Focusing On You

by Nate Hunter

It’s not uncommon that facilities folks are so busy taking care of properties across a region, country or the world, that we forget to take care of ourselves. 

A quick note on the last issue’s Daly Dish: “The Right Facilities Model” ignited quite a response. Thank you to everyone’s feedback and taking the time to contact me. It’s totally understandable that both retailers and service providers did not wish to have comments published in concern of possible repercussions from senior management or clients. That’s fine and that’s exactly what I’m here for — to be a voice for you. By all means, please continue to reach out to me.

It’s not uncommon that facilities folks are so busy taking care of properties across a region, country or the world, that we forget to take care of ourselves. Taking care of ourselves includes many things — ways to ensure we remain physically healthy, our minds are stretched to learn, we’re spending time with our loved ones, and our careers are on a growing route. As a certified coach, I’ve worked with so many people that have put their jobs before everything else in their lives — before their families, their passions and themselves. One point I impress upon my clients is you should always be working harder for yourself first before any organization. I reiterate: You should always be working harder for yourself before any organization. By “working harder for yourself,” I mean you should be striving to achieve what makes you happiest, when you are feeling most in balance and not “missing” any part of your life. Achieving this actually makes you a better employee or business owner. When you continue to grow yourself in other areas of your life aside from your job role, you will operate from a more balanced state of mind and ultimately be more effective and focused at your work. I’ve seen it all too often: People get so preoccupied in their jobs — they do not invest time into themselves. For the next Dishes, I’ll be focusing on challenging you to consciously invest the necessary time and effort back into yourself. This is adaptable for both the retail facilities folks whose clientele is Ops; and the service providers whose clientele is the retailer.

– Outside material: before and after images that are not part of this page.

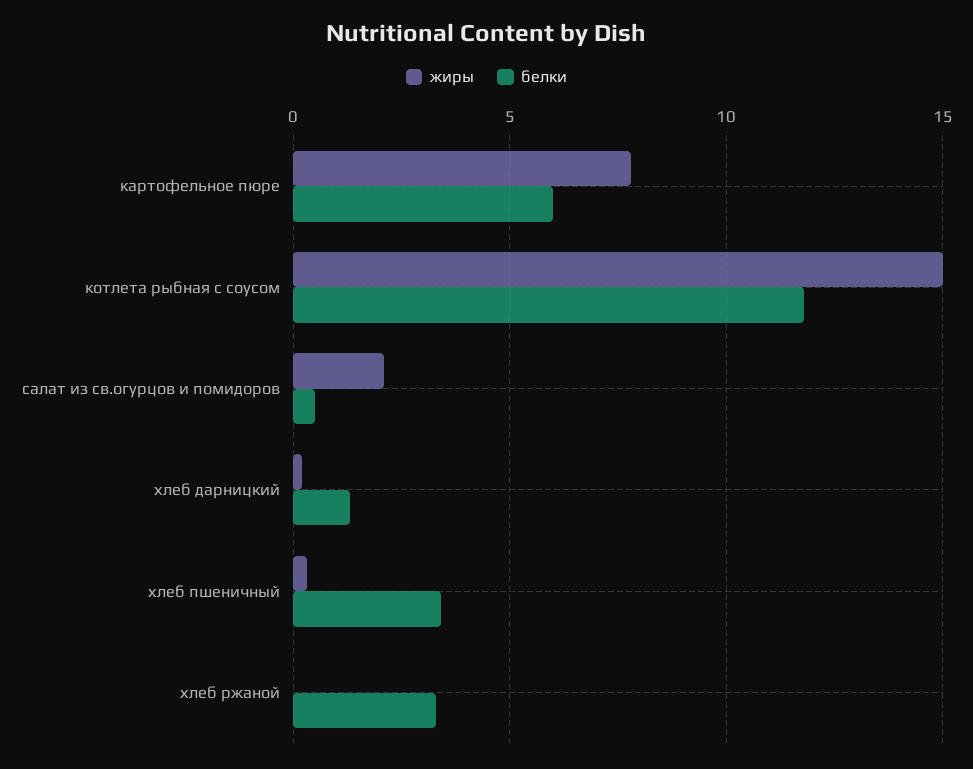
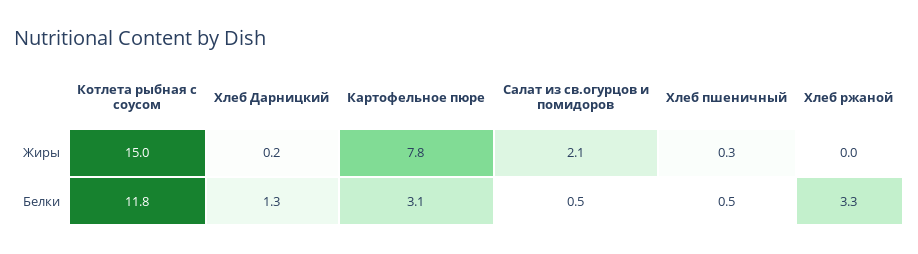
  {
    "жиры": {
      "картофельное пюре": 7.8,
      "котлета рыбная с соусом": 15,
      "салат из св.огурцов и помидоров": 2.1,
      "хлеб дарницкий": 0.2,
      "хлеб пшеничный": 0.3,
      "хлеб ржаной": 0
    },
    "белки": {
-     "картофельное пюре": 6,
+     "картофельное пюре": 3.1,
      "котлета рыбная с соусом": 11.8,
      "салат из св.огурцов и помидоров": 0.5,
      "хлеб дарницкий": 1.3,
-     "хлеб пшеничный": 3.5,
+     "хлеб пшеничный": 0.5,
      "хлеб ржаной": 3.3
    }
  }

Part One: Are you positioned as a business partner?

When I was employed with large retail chains in corporate America, one song that I always felt summed up the relationship between the facilities department and the company was Janet Jackson’s 1986 hit song, “What Have You Done for Me Lately?” It’s a song about the honeymoon period of a relationship being over and Janet Jackson is singing how her boyfriend used to do all these nice things for her and he doesn’t anymore. A similar assumption is true with our clientele not fully aware of everything we do for them — truly everything, including the day-to-day due diligence, behind-the-scene support and, as always, the 24/7 on-call responses to emergencies. In facilities, of course we’re expected to run our business and reach our goals — but the key here is: Are we communicating our successes? You see, our clientele is just way too busy to see how much you and your team have accomplished for them. In fact, in most chains, they only seem to get involved with the escalations — which, by the way, is generally only less than 3% of all calls that go awry. So naturally what happens is there is only visibility to these escalations and no visibility to all the thousands of other calls that are handled seamlessly. And that is when the clientele will sing the tunes of Janet Jackson’s “What have you done for me lately?” Changing that dynamic requires being viewed as a partner in the business, which means sharing information and heightened visibility for you and your team. So many people actually tell me they feel weird as if they’re “self-promoting,” or worst, they’ve been misled to believe they’re “suppose to be invisible” when they’re doing their jobs. My response is: You are sharing and focusing on your team’s successes — which is rarely done enough in our industry today. This is a critical part of your responsibility as a leader. Refocus your clients to view you as a vital business partner and handling future escalations will actually get easier when they trust that the experts — YOU — have got their back. 


— Grace Daly is an industry leader in retail design, construction and facilities, as well as an avid career coach. She is currently the Executive Director of Construction & Facility Conferences for InterFace Conference Group.